Liverpool show unity with absent Díaz as they sweep aside Nottingham Forest

Diogo Jota holds a shirt of Luis Diaz aloft after giving Liverpool the lead. Photograph: Peter Powell/EPA

Luis Díaz was on Liverpool minds throughout, news of his parents’ kidnapping in Colombia making preparations for Nottingham Forest’s visit “the most difficult I’ve ever had in my life” according to Jürgen Klopp. It speaks volumes about his team’s professionalism, togetherness and quality how Forest were dismissed with consummate ease to make it eight wins in eight appearances at Anfield this season.

Díaz was understandably absent from the squad amid his family ordeal. His replacement, Diogo Jota, got his fifth goal of the campaign before Darwin Núñez and Mohamed Salah strikes delivered a more accurate reflection of Liverpool’s superiority. Cody Gakpo thought he had made it four in injury time but was denied by a VAR review for offside. Not since 1985-86, when Kenny Dalglish’s team won a league and FA Cup double, have Liverpool started a home campaign with eight or more consecutive wins. “I told the boys after the game that it is a really good sign that they played so well and still have so much space for improvement,” said Klopp.

Liverpool were up against a deep defensive block for the second Premier League home game in succession and, as in the Merseyside derby, struggled to break down their opponents until capitalising on a centre-back’s mistake. That said, the hosts were supremely comfortable in possession before the opening goal, revelling in their command of Forest and patient in the knowledge their time would come.

Steve Cooper set up the visitors in a 5-4-1 after a hamstring injury sustained by Chris Wood, and with Taiwo Awoniyi only on the bench after a layoff, severely reduced Forest’s striking options. “Two days ago we had prepared with a back four but we were forced to change by Chris’s injury and only had Anthony [Elanga] who could start as a 9,” said the Forest manager. “No excuses there, but the plan was to play on a small pitch against Liverpool. If you open it up and play on a big pitch they are one of the best teams in the world in that situation.”

The defensive approach must have been draining for attack-minded players such as Morgan Gibbs-White, Nicolás Domínguez and Elanga but Forest’s carelessness in possession, on the few occasions they did have the ball, was their biggest problem. Both first-half goals stemmed from Forest losing the ball in the Liverpool half and being carved open before they had a chance to regroup.

Liverpool’s breakthrough arrived when Murillo, who had started well on the left of Forest’s three-man central defence, got carried away attempting to dribble through the home midfield. His run was halted by Alexis Mac Allister, who enjoyed another quietly impressive game in the holding midfield role and released Salah on the counterattack. Forest were exposed for the first time, outnumbered three v two, and though Matt Turner parried Núñez’s drive from Salah’s pass the rebound fell kindly for Jota to convert.

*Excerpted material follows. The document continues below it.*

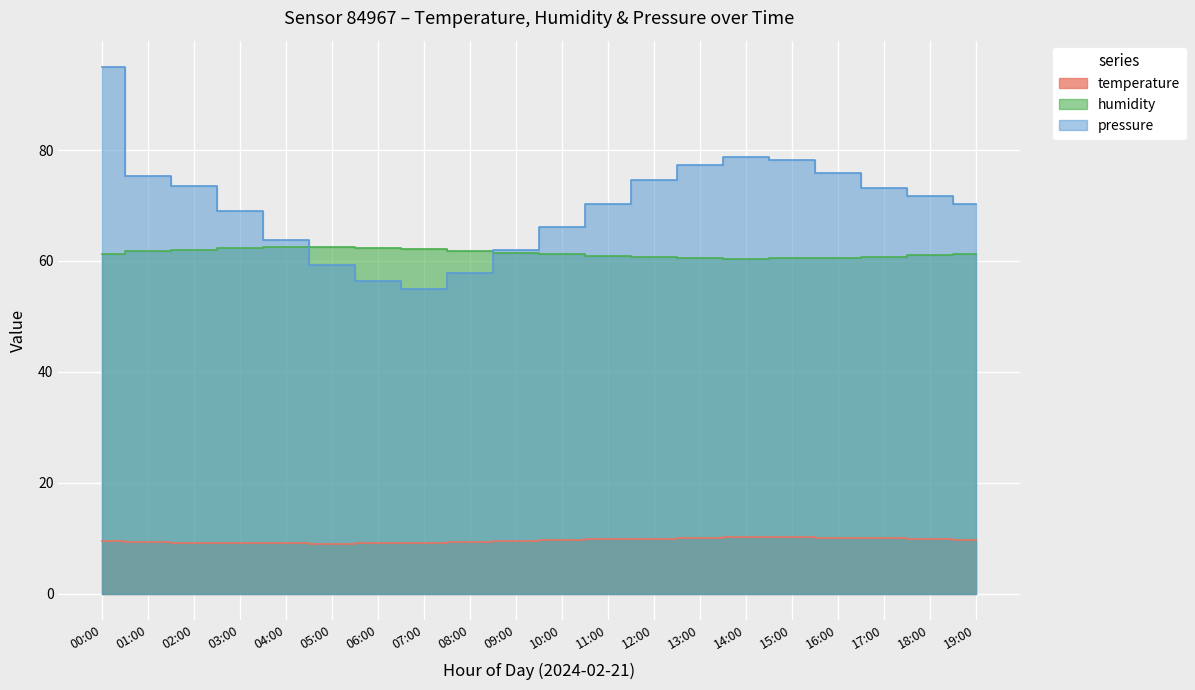

Reading left to right, transcribe all the data shown in this chart.

temperature: 9.5	9.3	9.2	9.1	9.1	9.0	9.1	9.2	9.3	9.4	9.6	9.8	9.9	10.1	10.2	10.2	10.1	9.9	9.8	9.7
humidity: 61.3	61.8	62.0	62.3	62.5	62.6	62.4	62.1	61.8	61.5	61.2	60.9	60.7	60.5	60.4	60.5	60.5	60.8	61.1	61.3
pressure_norm: 95.0	75.4	73.5	69.0	63.8	59.2	56.4	55.0	57.8	62.0	66.2	70.4	74.5	77.3	78.7	78.2	75.9	73.2	71.8	70.4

Darwin Núñez scores Liverpool’s second goal.
Darwin Núñez scores Liverpool’s second goal. Photograph: Paul Greenwood/Shutterstock

Jota celebrated by sprinting to the Liverpool bench to collect his teammate’s No 7 shirt, which he paraded to all four sides of the stadium. Another considerate, classy touch was shown before kick-off by the Forest fans, who displayed a banner that read: “Respect the 97 – solidarity with survivors – no to tragedy chanting” for the second season running at Anfield.

Cooper’s gameplan had to change but Forest were caught out for a second time minutes after Jota’s opener. After a visiting attack broke down on the edge of the Liverpool area Jota sparked another devastating counter when finding Dominik Szoboszlai in space in midfield. The Hungary international exchanged passes with Salah, who released Szoboszlai to the byline with a brilliantly disguised ball. Núñez volleyed the midfielder’s first-time cross into the roof of the net from close range, and Liverpool were comfortably on course for another home win.

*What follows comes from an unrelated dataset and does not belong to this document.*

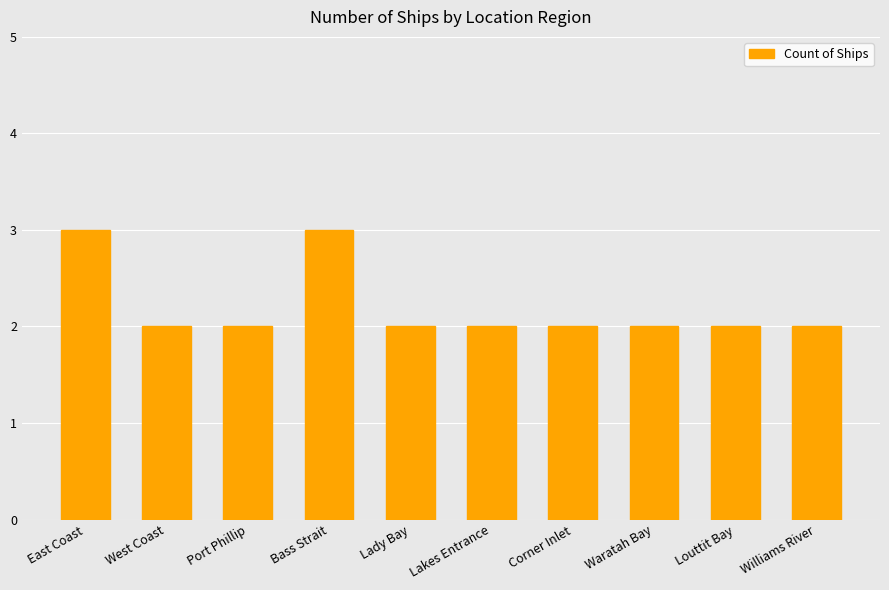

What is the maximum value shown in the chart?

3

Turner parried long-range shots from Ryan Gravenberch and Szoboszlai in quick succession as Liverpool pressed for a third before the break. It was a risky strategy from the American goalkeeper, especially as he kept parrying shots back into the danger zone, but a bigger calamity awaited him in a more subdued second half.

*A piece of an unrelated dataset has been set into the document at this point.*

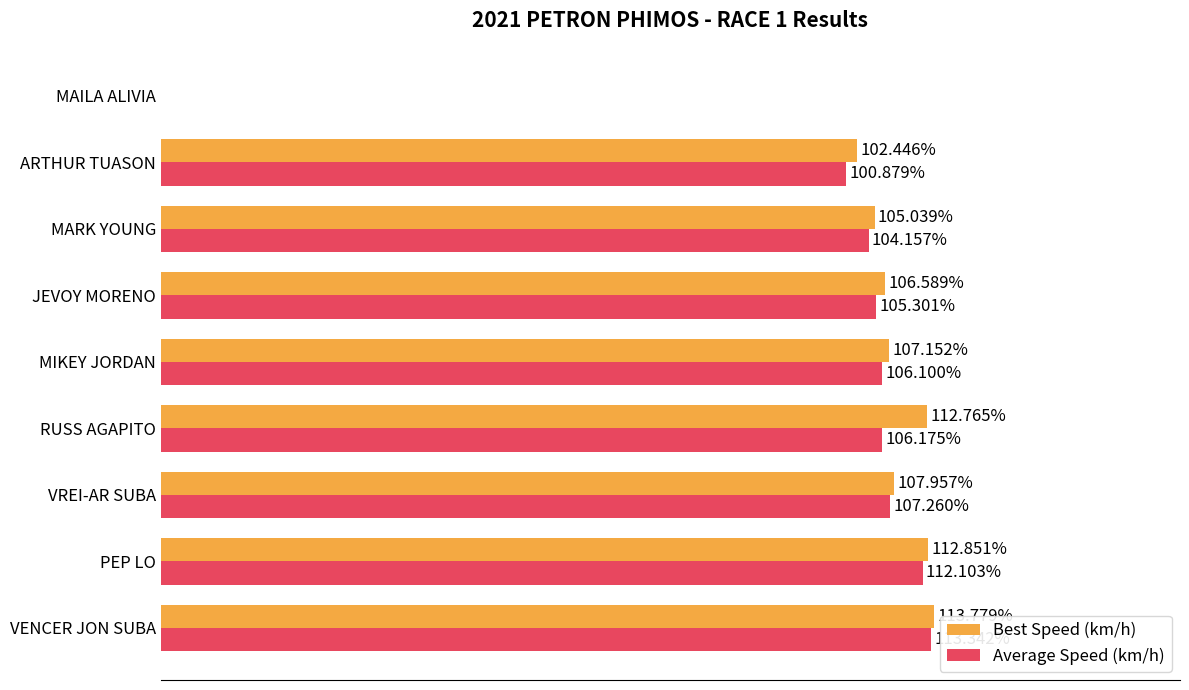

Where is Best Speed (km/h) nearest to the value 56?

ARTHUR TUASON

Turner sprinted out his area in an attempt to intercept a searching long ball from Szoboszlai but misread the flight. He had no need to rush out with the substitute Harry Toffolo covering but the ball sailed over Turner and left Salah with an open goal for his latest slice of Liverpool history. Salah rolled home the gift to become the third Liverpool player to score in the opening five home league games of a season, after Harry Chambers in 1922 and John Aldridge in 1987.

Forest carried more of a threat after the interval – they couldn’t have carried less of one – but Nicolás Domínguez failed to connect with a Morg an Gibbs-White cross in front of goal and Elanga sent a volley crashing against the crossbar from Ryan Yates’s centre.